Sąd Okręgowy w Warszawie umorzył sprawę ekstradycji Ahmeda Zakajewa. Powodem była nieobecność byłego szefa emigracyjnego rządu Czeczenii w Polsce. Jego obrońca zapowiedział, że odwoła się od tej decyzji Zakajew jest ścigany przez Rosję, która zarzuca mu terroryzm.

Decyzja sądu jest nieprawomocna - prokuratura, reprezentująca formalnie przed sądem stronę rosyjską ma prawo odwołać się od tego postanowienia.

W sprawie ekstradycji sądy nie orzekają o winie lub niewinności Zakajewa, ale o tym, czy wydanie go Rosji jest dopuszczalna prawnie. Zakajew został zatrzymany 17 września przez policję w Warszawie. Prokuratura okręgowa wystąpiła wtedy do sądu o aresztowanie go na czas procesu ekstradycyjnego - co uzasadniła wagą rosyjskich zarzutów. Jeszcze tego samego dnia Sąd Okręgowy w Warszawie odmówił aresztu, powołując się m.in. na fakt, że Zakajew dostał azyl w Wlk. Brytanii. Po zwolnieniu wyjechał do tego kraju.

Obrońca Zakajewa odwoła się od umorzenia sprawy

Polski obrońca Ahmeda Zakajewa nie zgadza się z umorzeniem postępowania w sprawie jego ekstradycji do Rosji i zaskarży tę decyzję do sądu wyższej instancji. Mec. Radosław Baszuk chce, by polski sąd uznał prawną niedopuszczalność tej ekstradycji.

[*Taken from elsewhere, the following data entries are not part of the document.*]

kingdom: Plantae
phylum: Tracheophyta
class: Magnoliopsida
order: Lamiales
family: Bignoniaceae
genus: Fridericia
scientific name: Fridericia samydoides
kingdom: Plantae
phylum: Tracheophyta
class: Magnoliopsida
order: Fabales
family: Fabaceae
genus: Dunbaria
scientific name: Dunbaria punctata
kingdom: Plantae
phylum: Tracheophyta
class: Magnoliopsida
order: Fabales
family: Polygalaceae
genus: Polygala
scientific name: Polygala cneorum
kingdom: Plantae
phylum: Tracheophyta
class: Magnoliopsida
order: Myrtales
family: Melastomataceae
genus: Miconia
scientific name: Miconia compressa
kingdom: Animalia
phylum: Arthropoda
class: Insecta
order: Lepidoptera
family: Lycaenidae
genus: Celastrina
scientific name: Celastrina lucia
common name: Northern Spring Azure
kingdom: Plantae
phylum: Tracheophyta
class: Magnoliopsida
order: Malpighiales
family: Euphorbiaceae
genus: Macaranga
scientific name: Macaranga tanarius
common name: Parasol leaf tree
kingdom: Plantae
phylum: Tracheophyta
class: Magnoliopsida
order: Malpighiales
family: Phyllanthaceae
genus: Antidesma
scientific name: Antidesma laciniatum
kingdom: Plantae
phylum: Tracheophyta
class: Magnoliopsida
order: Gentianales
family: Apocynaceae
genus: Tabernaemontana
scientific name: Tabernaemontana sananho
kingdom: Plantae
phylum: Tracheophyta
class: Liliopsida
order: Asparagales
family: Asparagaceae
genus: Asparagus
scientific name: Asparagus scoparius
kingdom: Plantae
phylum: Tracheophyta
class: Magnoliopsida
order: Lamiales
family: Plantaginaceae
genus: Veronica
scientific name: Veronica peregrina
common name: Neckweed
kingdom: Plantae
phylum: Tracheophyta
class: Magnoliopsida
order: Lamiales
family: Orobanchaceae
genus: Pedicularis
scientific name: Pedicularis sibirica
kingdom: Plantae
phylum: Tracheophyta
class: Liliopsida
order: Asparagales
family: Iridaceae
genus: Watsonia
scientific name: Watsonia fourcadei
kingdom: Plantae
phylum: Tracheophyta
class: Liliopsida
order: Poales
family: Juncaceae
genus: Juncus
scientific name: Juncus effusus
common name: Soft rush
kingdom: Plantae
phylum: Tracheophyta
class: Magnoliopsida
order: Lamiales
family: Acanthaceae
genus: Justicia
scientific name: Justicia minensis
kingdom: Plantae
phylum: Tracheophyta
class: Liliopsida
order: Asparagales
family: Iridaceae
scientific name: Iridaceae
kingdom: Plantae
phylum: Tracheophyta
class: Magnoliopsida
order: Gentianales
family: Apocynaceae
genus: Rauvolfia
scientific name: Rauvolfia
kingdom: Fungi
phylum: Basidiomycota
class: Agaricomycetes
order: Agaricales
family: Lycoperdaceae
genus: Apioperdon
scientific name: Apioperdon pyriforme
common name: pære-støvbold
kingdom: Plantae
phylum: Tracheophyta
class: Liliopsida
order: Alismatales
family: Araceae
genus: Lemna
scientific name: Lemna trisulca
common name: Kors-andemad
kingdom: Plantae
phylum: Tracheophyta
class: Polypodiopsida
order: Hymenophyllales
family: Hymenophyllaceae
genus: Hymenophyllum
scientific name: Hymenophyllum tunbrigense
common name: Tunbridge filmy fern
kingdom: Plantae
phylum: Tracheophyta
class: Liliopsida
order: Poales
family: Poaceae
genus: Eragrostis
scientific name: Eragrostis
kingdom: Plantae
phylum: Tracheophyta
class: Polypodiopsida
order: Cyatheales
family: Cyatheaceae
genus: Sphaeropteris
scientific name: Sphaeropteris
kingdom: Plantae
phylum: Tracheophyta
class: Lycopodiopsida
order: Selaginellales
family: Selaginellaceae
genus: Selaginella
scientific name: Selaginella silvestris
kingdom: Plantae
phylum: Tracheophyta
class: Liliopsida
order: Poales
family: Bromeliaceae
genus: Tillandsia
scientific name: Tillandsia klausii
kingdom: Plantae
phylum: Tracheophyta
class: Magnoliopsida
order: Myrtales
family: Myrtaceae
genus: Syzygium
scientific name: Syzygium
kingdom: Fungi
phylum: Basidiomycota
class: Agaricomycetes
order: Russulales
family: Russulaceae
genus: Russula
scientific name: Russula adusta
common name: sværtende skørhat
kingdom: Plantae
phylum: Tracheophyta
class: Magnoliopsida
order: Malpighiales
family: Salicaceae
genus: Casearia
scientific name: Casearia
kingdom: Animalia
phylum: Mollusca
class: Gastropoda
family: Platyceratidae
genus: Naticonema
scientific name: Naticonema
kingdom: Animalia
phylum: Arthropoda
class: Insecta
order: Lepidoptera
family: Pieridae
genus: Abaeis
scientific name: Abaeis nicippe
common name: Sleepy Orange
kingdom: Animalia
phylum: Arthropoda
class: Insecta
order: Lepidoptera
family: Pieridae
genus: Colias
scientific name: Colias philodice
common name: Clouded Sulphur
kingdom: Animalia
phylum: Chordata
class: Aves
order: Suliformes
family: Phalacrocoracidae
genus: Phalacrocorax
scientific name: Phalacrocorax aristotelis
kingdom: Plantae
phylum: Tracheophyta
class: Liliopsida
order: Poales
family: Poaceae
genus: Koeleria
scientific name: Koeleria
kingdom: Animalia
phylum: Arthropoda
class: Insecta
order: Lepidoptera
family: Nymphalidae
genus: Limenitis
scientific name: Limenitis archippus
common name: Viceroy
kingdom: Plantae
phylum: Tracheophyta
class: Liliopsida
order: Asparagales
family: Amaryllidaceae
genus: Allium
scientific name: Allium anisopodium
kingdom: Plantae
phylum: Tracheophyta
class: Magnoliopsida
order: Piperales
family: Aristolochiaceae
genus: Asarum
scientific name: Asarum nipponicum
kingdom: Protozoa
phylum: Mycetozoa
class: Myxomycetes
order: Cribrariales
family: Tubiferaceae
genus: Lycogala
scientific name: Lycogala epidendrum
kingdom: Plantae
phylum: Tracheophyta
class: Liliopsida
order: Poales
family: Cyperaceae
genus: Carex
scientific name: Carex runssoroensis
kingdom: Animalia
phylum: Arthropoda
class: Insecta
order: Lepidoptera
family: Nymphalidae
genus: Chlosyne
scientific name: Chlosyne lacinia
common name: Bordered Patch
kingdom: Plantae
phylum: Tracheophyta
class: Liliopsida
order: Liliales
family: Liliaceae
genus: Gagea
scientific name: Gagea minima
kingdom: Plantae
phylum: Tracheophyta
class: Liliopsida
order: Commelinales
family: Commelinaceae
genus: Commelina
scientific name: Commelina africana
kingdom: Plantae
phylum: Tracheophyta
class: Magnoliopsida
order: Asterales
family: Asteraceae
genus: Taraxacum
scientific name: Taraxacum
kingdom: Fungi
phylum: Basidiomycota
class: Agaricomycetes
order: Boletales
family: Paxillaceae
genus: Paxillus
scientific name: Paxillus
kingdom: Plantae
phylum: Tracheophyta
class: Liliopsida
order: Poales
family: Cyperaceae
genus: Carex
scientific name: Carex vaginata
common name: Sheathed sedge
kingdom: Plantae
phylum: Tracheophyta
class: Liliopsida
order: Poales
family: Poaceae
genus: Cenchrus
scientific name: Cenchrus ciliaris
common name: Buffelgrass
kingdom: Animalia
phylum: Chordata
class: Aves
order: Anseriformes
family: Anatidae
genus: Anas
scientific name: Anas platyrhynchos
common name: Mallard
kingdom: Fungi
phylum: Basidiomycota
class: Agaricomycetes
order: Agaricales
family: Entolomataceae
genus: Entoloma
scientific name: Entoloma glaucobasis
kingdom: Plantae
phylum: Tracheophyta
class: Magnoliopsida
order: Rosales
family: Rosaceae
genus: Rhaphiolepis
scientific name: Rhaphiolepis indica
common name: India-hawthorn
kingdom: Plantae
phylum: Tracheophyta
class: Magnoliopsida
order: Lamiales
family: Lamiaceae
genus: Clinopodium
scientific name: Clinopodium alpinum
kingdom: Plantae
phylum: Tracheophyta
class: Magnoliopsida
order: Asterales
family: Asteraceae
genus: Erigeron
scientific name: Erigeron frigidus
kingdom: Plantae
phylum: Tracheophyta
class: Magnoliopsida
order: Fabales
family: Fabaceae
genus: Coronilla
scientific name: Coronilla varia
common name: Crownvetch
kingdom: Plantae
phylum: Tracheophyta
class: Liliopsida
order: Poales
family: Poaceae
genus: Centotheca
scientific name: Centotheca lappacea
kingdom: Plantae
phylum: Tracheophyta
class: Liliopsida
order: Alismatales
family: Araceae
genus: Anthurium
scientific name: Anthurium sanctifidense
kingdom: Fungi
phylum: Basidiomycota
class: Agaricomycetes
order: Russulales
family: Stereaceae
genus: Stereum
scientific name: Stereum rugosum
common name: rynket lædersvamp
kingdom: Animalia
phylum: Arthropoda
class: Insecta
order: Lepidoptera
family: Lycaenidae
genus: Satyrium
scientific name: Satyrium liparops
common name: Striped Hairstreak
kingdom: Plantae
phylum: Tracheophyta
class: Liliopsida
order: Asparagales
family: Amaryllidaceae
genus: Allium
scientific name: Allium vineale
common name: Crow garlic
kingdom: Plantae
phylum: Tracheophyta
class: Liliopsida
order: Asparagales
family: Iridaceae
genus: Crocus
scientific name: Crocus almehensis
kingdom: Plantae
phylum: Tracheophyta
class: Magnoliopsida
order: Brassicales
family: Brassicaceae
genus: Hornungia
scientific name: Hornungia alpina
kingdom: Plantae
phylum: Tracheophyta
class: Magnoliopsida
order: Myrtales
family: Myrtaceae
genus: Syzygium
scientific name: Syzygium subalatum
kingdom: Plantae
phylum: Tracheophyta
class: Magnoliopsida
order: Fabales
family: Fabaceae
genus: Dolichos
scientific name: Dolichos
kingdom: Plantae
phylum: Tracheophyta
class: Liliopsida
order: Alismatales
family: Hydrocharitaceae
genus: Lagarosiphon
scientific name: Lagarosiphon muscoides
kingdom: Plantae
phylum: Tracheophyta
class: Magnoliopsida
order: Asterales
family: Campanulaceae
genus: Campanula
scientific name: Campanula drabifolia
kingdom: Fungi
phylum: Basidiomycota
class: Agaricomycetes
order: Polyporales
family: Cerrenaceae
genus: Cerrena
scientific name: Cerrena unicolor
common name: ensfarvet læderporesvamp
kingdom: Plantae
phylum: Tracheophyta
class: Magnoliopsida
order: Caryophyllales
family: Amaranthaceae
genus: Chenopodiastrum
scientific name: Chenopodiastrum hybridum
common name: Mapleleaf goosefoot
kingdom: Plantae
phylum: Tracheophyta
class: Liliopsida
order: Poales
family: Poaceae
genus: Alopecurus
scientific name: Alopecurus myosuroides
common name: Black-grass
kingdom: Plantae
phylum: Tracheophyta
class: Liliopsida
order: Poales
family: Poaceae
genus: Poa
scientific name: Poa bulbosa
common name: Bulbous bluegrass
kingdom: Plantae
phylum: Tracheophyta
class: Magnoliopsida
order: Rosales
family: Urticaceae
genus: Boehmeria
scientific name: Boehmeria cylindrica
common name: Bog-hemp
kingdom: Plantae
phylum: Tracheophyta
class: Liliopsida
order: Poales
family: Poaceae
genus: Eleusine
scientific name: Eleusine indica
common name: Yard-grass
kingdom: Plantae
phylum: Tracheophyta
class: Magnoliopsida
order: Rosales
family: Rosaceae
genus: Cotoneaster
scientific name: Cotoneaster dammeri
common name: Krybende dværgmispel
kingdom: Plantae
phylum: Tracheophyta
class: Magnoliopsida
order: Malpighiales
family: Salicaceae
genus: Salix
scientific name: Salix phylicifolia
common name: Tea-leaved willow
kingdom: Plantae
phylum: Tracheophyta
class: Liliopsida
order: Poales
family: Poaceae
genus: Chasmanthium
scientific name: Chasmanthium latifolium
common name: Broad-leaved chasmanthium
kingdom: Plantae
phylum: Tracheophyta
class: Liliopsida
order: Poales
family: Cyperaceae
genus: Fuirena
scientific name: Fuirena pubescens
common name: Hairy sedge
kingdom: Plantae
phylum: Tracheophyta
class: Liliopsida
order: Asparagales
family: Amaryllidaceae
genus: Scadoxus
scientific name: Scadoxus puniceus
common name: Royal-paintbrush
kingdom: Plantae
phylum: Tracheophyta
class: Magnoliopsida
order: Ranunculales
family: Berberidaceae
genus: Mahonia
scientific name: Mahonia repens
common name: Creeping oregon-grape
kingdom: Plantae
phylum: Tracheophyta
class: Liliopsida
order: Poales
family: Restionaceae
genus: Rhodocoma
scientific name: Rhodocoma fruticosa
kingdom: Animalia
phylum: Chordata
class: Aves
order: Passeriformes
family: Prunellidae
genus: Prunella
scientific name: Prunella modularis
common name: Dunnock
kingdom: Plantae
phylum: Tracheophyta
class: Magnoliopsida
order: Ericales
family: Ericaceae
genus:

Mec. Baszuk powiedział, że nie zgadza się z decyzją sądu. Powiedział, że jedynym powodem nieobecności Zakajewa na posiedzeniu było niewydanie mu dotychczas przez władze Wlk. Brytanii nowego tzw. dokumentu podróży. W starym nie było już miejsca na nową wizę do Polski, a dotychczasowa wygasła.